Tres pequeñas historias para deleitarse

Febrero 22, 2019

Je ne sais pas

Hoy me sacó mi amigo el escritor casi que de las orejas y emocionado con esta ciudad en donde las mujeres andan en bicicletas altas como si estuvieran en Río de Janeiro, con ese típico andar de la gente que se come el mundo. Mi amigo anda rápido, casi que corre, como un niño de siete años, de aquí para allá y de allá para acá, y yo que soy como cojito de la pata izquierda intentaba darle alcance, que no se me pierda en las luces mi pobre turista. Casi que se tira al Sena con la emoción de ver ese río tan bello y de puro loco anda de camiseta, en el frío Paris de diciembre. Probó un éclair y casi que enloquece y anduvo como una hora con una baguete bajo el brazo sintiéndose un nativo. Toda su felicidad le llegó hasta cuando abordó al primer parisino para saber cualquier tontería, que hacia dónde queda el sur, o algo así, quien no entendía su español, desconocía el triste inglés de nuestro escritor, y antes de dar la vuelta con un típico desagrado, le dijo algo que no comprendimos, colocando la boquita como si hiciera un puche y sacando los morros. ¡Bof!, dijo, y se alejó. Desde entonces, no veo a mi amigo el escritor tan contento, me comenta a cada rato que no hay que fiarse de los estereotipos. Yo, poco dado a entender las cosas, no comprendí.

Poses

Salimos con mi amigo el escritor de paseo por las calles de París. Yo algo la conozco, es como si fuera una especie de alter ego, yo qué sé?, pues que no me pierdo en sus calles, y si me pierdo, mejor aún. Bueno, el caso es que adopté las poses de guía digamos que espiritual y nos adentramos por sus peligrosos bulevares.
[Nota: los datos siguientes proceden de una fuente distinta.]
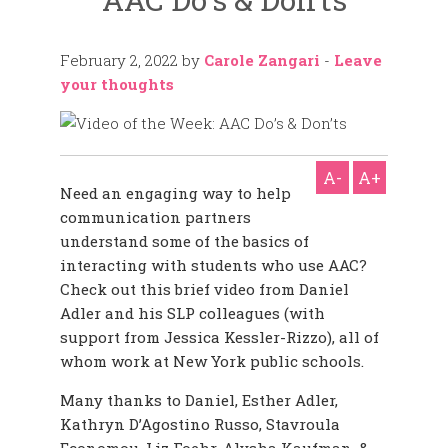
February 2, 2022
by
Carole Zangari
-
Leave
your thoughts
A-
A+
Need an engaging way to help
communication partners
understand some of the basics of
interacting with students who use AAC?
Check out this brief video from Daniel
Adler and his SLP colleagues (with
support from Jessica Kessler-Rizzo), all of
whom work at New York public schools.
Many thanks to Daniel, Esther Adler,
Kathryn D’Agostino Russo, Stavroula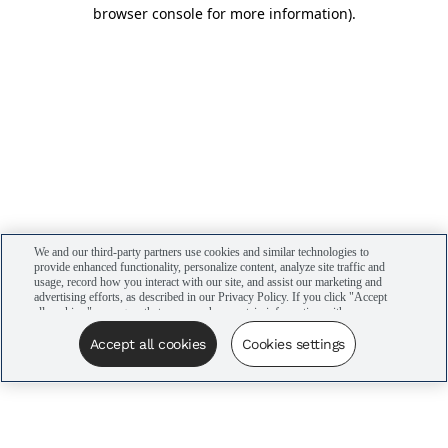
browser console for more information)
.
We and our third-party partners use cookies and similar technologies to
provide enhanced functionality, personalize content, analyze site traffic and
usage, record how you interact with our site, and assist our marketing and
advertising efforts, as described in our Privacy Policy. If you click "Accept
all cookies," you agree that we may share certain information with our
advertising partners to assist in our campaigns. You can manage your
cookie settings by clicking “Cookies settings” here or by clicking the Your
Accept all cookies
Cookies settings
Privacy Choices link at the bottom of the website.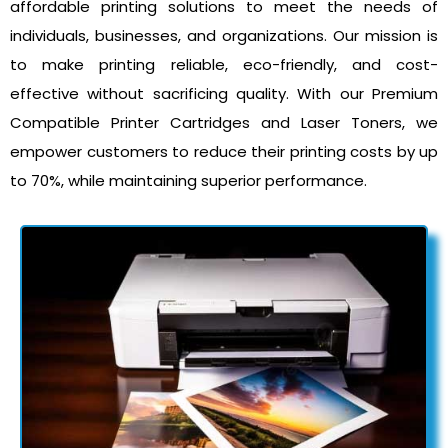
affordable printing solutions to meet the needs of
individuals, businesses, and organizations. Our mission is
to make printing reliable, eco-friendly, and cost-
effective without sacrificing quality. With our Premium
Compatible Printer Cartridges and Laser Toners, we
empower customers to reduce their printing costs by up
to 70%, while maintaining superior performance.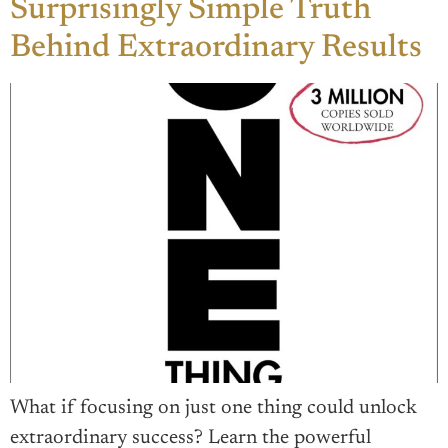
Surprisingly Simple Truth
Behind Extraordinary Results
What if focusing on just one thing could unlock
extraordinary success? Learn the powerful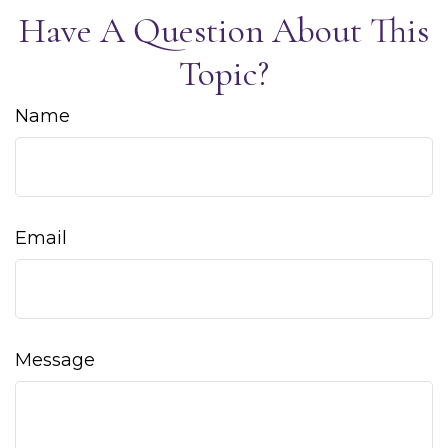
Have A Question About This
Topic?
Name
Email
Message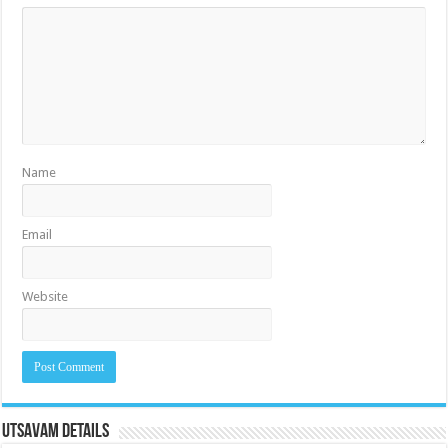
Name
Email
Website
Utsavam Details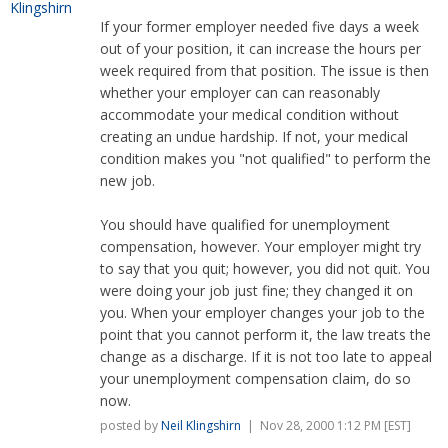
If your former employer needed five days a week
out of your position, it can increase the hours per
week required from that position. The issue is then
whether your employer can can reasonably
accommodate your medical condition without
creating an undue hardship. If not, your medical
condition makes you "not qualified" to perform the
new job.
You should have qualified for unemployment
compensation, however. Your employer might try
to say that you quit; however, you did not quit. You
were doing your job just fine; they changed it on
you. When your employer changes your job to the
point that you cannot perform it, the law treats the
change as a discharge. If it is not too late to appeal
your unemployment compensation claim, do so
now.
posted by
Neil Klingshirn
| Nov 28, 2000 1:12 PM [EST]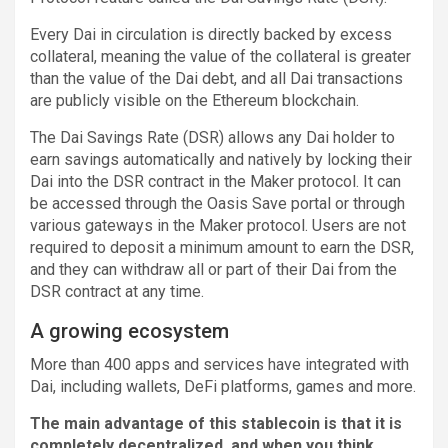
Every Dai in circulation is directly backed by excess
collateral, meaning the value of the collateral is greater
than the value of the Dai debt, and all Dai transactions
are publicly visible on the Ethereum blockchain.
The Dai Savings Rate (DSR) allows any Dai holder to
earn savings automatically and natively by locking their
Dai into the DSR contract in the Maker protocol. It can
be accessed through the Oasis Save portal or through
various gateways in the Maker protocol. Users are not
required to deposit a minimum amount to earn the DSR,
and they can withdraw all or part of their Dai from the
DSR contract at any time.
A growing ecosystem
More than 400 apps and services have integrated with
Dai, including wallets, DeFi platforms, games and more.
The main advantage of this stablecoin is that it is
completely decentralized, and when you think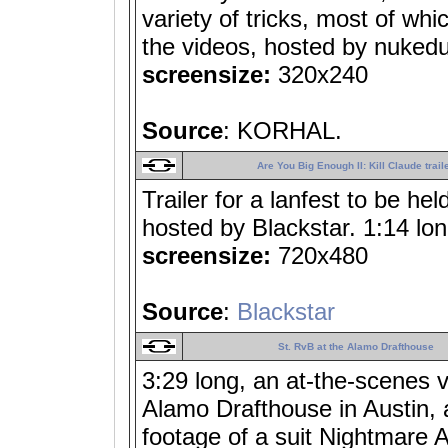
variety of tricks, most of whi
the videos, hosted by nuked
screensize:
320x240
Source
: KORHAL.
Are You Big Enough II: Kill Claude trail
Trailer for a lanfest to be h
hosted by Blackstar. 1:14 lon
screensize:
720x480
Source
:
Blackstar
St. RvB at the Alamo Drafthouse
3:29 long, an at-the-scenes 
Alamo Drafthouse in Austin, 
footage of a suit Nightmare 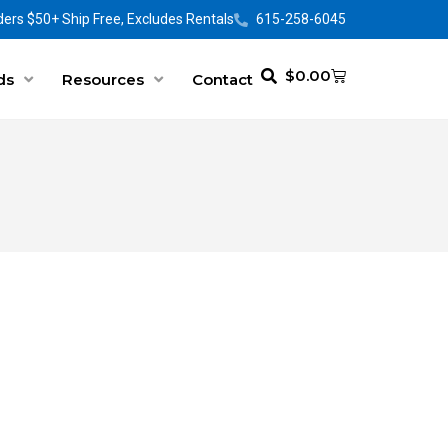
ers $50+ Ship Free, Excludes Rentals
615-258-6045
$
0.00
ds
Resources
Contact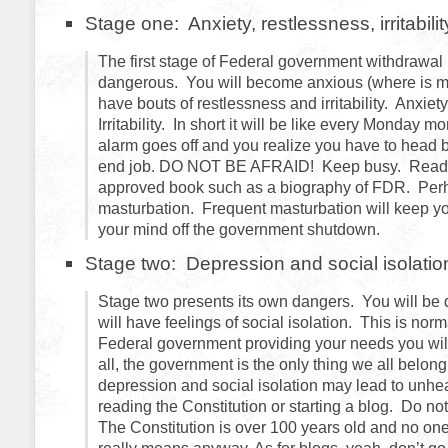
Stage one: Anxiety, restlessness, irritabilit
The first stage of Federal government withdrawal
dangerous. You will become anxious (where is 
have bouts of restlessness and irritability. Anxie
Irritability. In short it will be like every Monday 
alarm goes off and you realize you have to head 
end job. DO NOT BE AFRAID! Keep busy. Read
approved book such as a biography of FDR. Perh
masturbation. Frequent masturbation will keep y
your mind off the government shutdown.
Stage two: Depression and social isolatio
Stage two presents its own dangers. You will be
will have feelings of social isolation. This is nor
Federal government providing your needs you will
all, the government is the only thing we all belong
depression and social isolation may lead to unheal
reading the Constitution or starting a blog. Do not f
The Constitution is over 100 years old and no on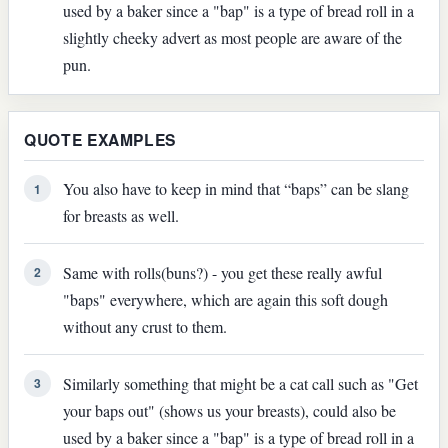
used by a baker since a "bap" is a type of bread roll in a
slightly cheeky advert as most people are aware of the
pun.
QUOTE EXAMPLES
You also have to keep in mind that “baps” can be slang
1
for breasts as well.
Same with rolls(buns?) - you get these really awful
2
"baps" everywhere, which are again this soft dough
without any crust to them.
Similarly something that might be a cat call such as "Get
3
your baps out" (shows us your breasts), could also be
used by a baker since a "bap" is a type of bread roll in a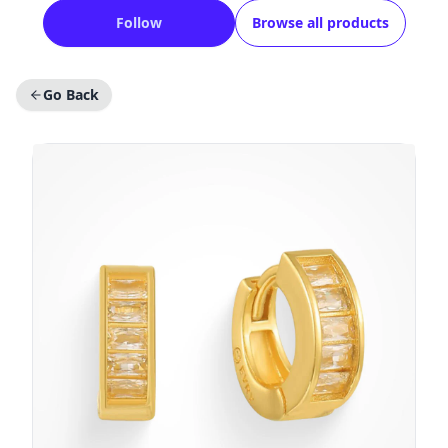
Follow
Browse all products
Go Back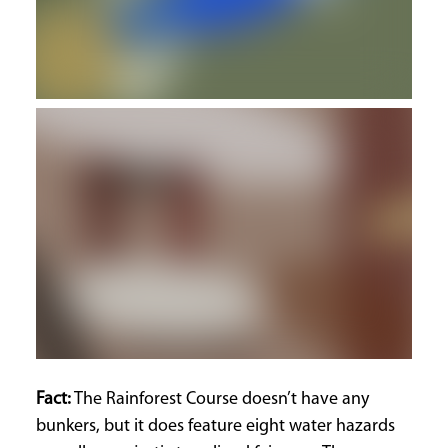
Fact:
The Rainforest Course doesn’t have any
bunkers, but it does feature eight water hazards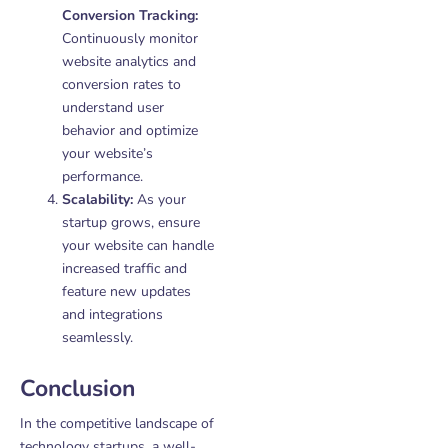
Conversion Tracking:
Continuously monitor
website analytics and
conversion rates to
understand user
behavior and optimize
your website’s
performance.
Scalability:
As your
startup grows, ensure
your website can handle
increased traffic and
feature new updates
and integrations
seamlessly.
Conclusion
In the competitive landscape of
technology startups, a well-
Y, sin pedir permiso comenzó a nevar, con esa magia hermosa en que ves caer cosas blancas, copos de nieve, los llaman, y esperas que sea como la lluvia, la ignorancia tiene eso, los del trópico somos así, pero no, al caer sobre el ciclista no le hace tropezar, al caer sobre el vehículo no le revienta los cristales; al caer en el piso,…, no hace ruido. No hace ningún ruido y la gente se tranquiliza, es más, los estudiosos afirman que cada vez que nieva desciende en forma notoria la venta de antidepresivos. Después de ese momento único, queda todo el ambiente brumoso, todo adquiere un tono gris plateado, es, digamos, todo neutro. Además, que no se ven los ángeles. Ante todas estas verdades, me preguntó mi amigo el escritor: Manuel, será que es esto la belleza? Y al formular su pregunta, adoptó poses de poeta, no sé explicarme, tan diferente a su pose propia, auténtica y autóctona de los novelistas.

No te fíes de las pecosas parisinas

No hay nada más triste que hacerle creer a la gente que lo que acabas de decir es más verídico que la existencia de las almas, que crean como suyas tu convicción. Es triste y desesperanzador que no se fíen de tus palabras, que hagan caso omiso de ellas, que la gente haga risitas cuando hablas. Todo esto me lo comentaba melancólicamente y con mala voz mi amigo el escritor cuando caminábamos calle abajo por la rue Mouffetard y yo, la verdad, con las manos en los bolsillos, no le hacía mucho caso. Una pecosita como de treinta años, un poquito mas o un poquito menos, ¿quién se fija en esas nimiedades?,  con gorro puntiagudo de payaso y guantes de lana verdes, espantosos y de mal gusto, de esos comprados a dos euros y en rebaja de última hora, me estaba mirando, atrevida, sonreía, me observaba y me usaba, coqueteaba, descarada, hubieran dicho, ¡qué hermosa es la mujer y qué frágil es el hombre! Ella parecía decirme Manuel, qué haces con ese palurdo, con ese écrivan de pacotilla, ese escribidor de poemas prestados, ven y vamos a surfear por París, deja que te muestre qué significa je t’aime, moi non plus, cuando una zarandeada fuerte de mi amigo, que me agarró de las mangas a lo bestia, me despertó de los sueños cuando le oí decir que la gente, ¡la gentuza!, como sabes que eres novelista, presumen que mentiroso profesional, pues que no hacen caso cuando dices algo, piensan siempre que es una demencia más, y todo esto me lo decía para que le creyera que una pecosita divina con gorro y guantes de feria, como caída del cielo, que así tan bonitas ya no se fabrican, le estaba tirando los tejos, que le estaba carameleando la vida, que se le estaba insinuando, para decirlo en palabras cortas.